While the international community is yet to gain the upper hand in the fight against COVID-19, Chinese scientists say they have discovered a new batch of coronaviruses similar to the infectious disease that has been ravaging the world.
According to their study, researchers collected samples of urine, faeces, and saliva from small bats that lived in the forests of Yunnan Province between May 2019 and March 2020. They assembled 24 novel coronavirus genomes, including "four SARS-CoV-2-like" diseases.
Scientists write that one strain of the virus discovered in the bat species Rhinolophus pusillus had a striking resemblance to SARS-CoV-2, although there were differences in spike proteins, which are used to attach to cells they infect.
Researchers note their discovery demonstrates that viruses related to COVID-19 continue to circulate in bat populations and in some regions "may occur at a relatively high frequency".
Origins of the Virus
The news comes amid heightened attention over the origins of the infectious disease that has so far infected 175 million and killed 3.7 million (number provided by the Johns Hopkins University). At the beginning of the pandemic, scientists said the virus originated in bats, jumped on an intermediary animal (most likely a pangolin), and then to humans.
As the pandemic swept more and more countries, allegations started appearing that the outbreak began due to a leak in a laboratory in Wuhan, where the first known cases of COVID-19 were reported. These claims were supported by several high-ranking US politicians, ex-Secretary of State Mike Pompeo and former President Donald Trump, who accused Beijing of a cover-up and called for an international investigation.

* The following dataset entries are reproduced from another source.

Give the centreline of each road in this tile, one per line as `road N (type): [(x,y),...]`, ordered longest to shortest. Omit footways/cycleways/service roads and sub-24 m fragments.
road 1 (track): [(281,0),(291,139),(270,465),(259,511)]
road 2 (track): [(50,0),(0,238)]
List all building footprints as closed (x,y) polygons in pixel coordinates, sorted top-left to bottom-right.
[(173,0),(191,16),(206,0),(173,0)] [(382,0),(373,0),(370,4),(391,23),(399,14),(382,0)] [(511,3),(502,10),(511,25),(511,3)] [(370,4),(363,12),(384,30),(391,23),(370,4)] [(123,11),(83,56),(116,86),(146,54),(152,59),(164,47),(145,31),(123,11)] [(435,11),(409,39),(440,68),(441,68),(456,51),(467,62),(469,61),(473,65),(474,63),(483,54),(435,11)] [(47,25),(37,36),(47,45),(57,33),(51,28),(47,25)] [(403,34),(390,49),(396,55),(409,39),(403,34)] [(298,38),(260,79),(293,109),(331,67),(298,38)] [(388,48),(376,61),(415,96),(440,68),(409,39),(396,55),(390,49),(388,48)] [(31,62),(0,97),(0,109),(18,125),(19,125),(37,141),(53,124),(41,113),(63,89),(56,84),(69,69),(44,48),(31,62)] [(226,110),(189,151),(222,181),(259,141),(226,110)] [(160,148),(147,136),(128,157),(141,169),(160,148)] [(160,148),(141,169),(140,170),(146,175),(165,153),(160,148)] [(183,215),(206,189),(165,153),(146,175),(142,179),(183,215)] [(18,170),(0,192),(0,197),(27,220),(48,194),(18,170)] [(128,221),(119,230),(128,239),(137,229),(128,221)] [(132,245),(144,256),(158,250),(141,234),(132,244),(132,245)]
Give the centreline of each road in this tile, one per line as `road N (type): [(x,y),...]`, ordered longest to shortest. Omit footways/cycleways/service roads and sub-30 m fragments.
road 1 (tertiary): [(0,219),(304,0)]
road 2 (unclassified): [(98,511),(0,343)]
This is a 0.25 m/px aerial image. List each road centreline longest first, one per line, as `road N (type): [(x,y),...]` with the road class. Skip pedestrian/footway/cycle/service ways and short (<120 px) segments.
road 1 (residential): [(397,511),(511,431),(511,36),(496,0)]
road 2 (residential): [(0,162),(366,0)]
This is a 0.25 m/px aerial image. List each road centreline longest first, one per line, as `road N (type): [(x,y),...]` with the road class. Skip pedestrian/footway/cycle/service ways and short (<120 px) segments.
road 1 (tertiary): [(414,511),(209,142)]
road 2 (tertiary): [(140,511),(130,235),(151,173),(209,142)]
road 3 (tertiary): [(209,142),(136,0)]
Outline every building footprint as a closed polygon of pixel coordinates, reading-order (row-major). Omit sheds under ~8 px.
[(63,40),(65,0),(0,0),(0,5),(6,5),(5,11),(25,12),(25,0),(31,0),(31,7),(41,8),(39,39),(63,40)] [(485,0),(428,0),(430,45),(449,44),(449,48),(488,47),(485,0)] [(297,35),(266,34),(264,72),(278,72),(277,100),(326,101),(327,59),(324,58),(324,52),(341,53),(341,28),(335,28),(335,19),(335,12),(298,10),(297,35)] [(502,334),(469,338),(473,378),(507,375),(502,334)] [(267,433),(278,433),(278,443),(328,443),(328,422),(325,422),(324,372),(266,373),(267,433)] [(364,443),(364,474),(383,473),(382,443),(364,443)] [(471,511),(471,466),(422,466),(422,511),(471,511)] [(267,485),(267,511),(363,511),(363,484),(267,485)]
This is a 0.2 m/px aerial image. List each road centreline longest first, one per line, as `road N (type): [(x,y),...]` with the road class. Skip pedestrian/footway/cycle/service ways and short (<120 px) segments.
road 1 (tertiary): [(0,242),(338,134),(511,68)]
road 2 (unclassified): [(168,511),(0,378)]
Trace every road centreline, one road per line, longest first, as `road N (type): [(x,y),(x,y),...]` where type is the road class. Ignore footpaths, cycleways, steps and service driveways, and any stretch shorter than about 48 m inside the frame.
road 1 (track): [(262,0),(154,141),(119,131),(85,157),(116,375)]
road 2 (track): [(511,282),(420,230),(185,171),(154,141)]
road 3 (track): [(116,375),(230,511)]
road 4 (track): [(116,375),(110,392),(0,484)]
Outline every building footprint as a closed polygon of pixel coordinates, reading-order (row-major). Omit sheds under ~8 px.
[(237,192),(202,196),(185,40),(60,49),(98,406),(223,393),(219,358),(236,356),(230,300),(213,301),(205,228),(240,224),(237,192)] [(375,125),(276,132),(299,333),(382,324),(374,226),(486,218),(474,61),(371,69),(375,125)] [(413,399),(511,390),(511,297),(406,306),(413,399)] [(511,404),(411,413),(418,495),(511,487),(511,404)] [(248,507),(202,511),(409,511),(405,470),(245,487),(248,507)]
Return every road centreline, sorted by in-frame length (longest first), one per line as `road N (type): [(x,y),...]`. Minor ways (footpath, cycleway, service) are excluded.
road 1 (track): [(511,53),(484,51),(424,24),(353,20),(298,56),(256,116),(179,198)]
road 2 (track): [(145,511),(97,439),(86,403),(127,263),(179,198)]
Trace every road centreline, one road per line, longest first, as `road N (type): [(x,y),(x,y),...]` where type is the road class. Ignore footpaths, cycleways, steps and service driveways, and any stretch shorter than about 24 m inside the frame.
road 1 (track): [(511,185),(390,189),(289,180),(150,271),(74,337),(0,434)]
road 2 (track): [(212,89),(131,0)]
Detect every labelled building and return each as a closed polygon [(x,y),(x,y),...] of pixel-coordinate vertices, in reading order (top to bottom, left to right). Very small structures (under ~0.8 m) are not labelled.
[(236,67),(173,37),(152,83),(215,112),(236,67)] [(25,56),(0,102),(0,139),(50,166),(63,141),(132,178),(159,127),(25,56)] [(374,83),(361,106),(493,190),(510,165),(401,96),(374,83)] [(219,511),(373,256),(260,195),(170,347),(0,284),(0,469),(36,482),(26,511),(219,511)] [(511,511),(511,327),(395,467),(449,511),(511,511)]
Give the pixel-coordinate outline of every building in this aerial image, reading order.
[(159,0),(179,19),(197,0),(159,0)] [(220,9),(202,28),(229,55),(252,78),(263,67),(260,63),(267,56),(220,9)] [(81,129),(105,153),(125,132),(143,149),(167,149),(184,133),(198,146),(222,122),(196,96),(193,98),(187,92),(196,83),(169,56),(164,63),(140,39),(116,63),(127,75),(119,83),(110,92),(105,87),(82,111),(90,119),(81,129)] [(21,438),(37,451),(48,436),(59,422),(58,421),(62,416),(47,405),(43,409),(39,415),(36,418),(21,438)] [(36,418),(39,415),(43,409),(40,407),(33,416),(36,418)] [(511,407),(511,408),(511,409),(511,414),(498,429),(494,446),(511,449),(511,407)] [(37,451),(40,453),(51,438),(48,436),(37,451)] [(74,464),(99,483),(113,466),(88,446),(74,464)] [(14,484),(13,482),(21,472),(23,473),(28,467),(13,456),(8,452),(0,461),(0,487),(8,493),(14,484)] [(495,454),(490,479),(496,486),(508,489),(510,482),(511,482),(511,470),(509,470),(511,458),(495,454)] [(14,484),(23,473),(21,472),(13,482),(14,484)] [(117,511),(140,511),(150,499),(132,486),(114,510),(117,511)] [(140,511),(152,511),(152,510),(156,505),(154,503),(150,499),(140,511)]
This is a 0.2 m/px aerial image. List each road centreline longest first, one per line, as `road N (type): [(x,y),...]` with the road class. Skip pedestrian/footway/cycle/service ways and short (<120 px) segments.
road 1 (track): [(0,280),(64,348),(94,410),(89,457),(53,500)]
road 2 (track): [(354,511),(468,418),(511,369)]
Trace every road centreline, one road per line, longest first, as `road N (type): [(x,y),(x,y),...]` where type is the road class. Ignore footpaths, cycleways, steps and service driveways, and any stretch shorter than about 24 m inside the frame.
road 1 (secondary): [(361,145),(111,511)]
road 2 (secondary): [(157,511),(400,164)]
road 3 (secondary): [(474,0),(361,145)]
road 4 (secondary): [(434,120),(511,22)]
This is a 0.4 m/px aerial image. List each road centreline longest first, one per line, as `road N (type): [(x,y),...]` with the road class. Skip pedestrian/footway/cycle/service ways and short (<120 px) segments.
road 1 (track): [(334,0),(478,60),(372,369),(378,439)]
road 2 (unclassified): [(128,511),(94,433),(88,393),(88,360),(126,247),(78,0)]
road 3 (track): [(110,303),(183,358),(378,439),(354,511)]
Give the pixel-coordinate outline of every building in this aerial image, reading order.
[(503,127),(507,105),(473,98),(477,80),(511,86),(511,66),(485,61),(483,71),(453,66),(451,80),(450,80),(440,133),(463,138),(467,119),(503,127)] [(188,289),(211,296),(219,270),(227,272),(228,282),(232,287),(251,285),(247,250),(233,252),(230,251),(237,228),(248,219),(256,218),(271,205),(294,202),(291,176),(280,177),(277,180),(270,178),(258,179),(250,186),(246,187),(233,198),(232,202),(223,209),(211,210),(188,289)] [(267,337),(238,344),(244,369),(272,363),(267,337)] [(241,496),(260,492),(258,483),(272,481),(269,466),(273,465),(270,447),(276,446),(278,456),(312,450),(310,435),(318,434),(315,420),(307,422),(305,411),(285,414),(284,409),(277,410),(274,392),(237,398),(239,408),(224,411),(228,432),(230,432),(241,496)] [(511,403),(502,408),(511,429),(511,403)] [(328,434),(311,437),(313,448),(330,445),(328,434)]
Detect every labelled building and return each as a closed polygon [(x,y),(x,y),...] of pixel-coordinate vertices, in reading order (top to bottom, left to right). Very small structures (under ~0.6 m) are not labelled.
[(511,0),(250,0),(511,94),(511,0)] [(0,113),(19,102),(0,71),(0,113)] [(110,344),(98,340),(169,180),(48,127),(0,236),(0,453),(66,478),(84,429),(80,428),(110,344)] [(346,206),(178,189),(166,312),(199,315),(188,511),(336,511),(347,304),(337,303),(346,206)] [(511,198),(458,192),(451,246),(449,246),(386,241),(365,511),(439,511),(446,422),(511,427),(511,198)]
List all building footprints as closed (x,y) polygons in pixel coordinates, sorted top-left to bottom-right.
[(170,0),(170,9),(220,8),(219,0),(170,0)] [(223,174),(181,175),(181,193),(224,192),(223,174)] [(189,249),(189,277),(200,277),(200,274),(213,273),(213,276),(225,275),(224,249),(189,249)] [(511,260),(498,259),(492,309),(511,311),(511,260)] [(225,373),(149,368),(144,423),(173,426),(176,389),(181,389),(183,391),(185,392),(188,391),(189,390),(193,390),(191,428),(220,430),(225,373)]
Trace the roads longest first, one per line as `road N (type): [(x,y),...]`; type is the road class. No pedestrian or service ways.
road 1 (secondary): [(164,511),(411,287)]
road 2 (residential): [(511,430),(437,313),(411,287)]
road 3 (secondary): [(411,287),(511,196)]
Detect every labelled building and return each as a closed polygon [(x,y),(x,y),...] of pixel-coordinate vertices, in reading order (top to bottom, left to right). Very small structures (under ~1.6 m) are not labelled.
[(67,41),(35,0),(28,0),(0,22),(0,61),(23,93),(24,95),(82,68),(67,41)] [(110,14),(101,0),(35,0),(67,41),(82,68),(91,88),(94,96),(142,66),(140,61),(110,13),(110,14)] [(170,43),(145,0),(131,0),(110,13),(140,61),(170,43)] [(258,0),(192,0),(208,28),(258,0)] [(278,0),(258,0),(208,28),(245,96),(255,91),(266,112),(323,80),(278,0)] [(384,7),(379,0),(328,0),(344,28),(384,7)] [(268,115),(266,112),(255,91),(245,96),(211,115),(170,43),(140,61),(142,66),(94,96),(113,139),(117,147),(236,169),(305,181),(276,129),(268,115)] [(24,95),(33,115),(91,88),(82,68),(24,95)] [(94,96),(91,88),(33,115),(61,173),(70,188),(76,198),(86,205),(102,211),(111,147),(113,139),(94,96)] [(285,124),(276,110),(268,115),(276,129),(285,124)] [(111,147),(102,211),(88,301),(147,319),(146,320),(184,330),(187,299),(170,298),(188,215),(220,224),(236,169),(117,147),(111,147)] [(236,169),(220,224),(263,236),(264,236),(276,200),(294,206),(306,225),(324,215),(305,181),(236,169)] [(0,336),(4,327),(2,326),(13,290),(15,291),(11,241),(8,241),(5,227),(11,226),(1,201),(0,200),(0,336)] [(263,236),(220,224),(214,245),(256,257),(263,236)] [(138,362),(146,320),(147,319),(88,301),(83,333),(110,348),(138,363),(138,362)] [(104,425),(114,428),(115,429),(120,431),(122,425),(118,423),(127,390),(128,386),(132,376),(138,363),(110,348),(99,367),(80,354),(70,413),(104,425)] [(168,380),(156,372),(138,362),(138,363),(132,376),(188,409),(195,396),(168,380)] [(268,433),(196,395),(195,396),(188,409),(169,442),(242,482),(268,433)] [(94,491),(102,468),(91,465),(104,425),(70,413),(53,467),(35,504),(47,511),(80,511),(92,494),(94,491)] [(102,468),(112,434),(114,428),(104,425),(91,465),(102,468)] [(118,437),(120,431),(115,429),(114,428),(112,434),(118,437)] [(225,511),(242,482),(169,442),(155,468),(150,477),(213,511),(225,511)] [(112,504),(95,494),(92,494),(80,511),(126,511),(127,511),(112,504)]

Chinese officials, for their part, alleged that COVID-19 patient-zero came from the United States, claiming the virus may have originated at a US military base in Maryland that hosts the nation's biological defence programme.
The majority of scientists dismissed the allegations of a Chinese lab leak as wild conspiracy theories and misinformation. The World Health Organisation too rejected the allegations, saying in a report, written with Chinese scientists, that it is "extremely unlikely" COVID-19 was man-made.
At the end of May, The Wall Street Journal wrote, citing previously undisclosed documents written by US intelligence, that three employees of the Wuhan Institute of Virology sought medical care for a disease similar to COVID-19, three weeks before Chinese authorities reported the first case of COVID. There has since been a change in attitude towards the lab leak scenario, with several officials voicing regret that the international community did not pay attention to this hypothesis.
The same month, the Biden administration announced a new probe into the origins of COVID-19. The move prompted a rebuke from Beijing, which accused Washington of "political manipulation” and said the White House "does not care about facts and truth, nor is it interested in serious scientific origin tracing".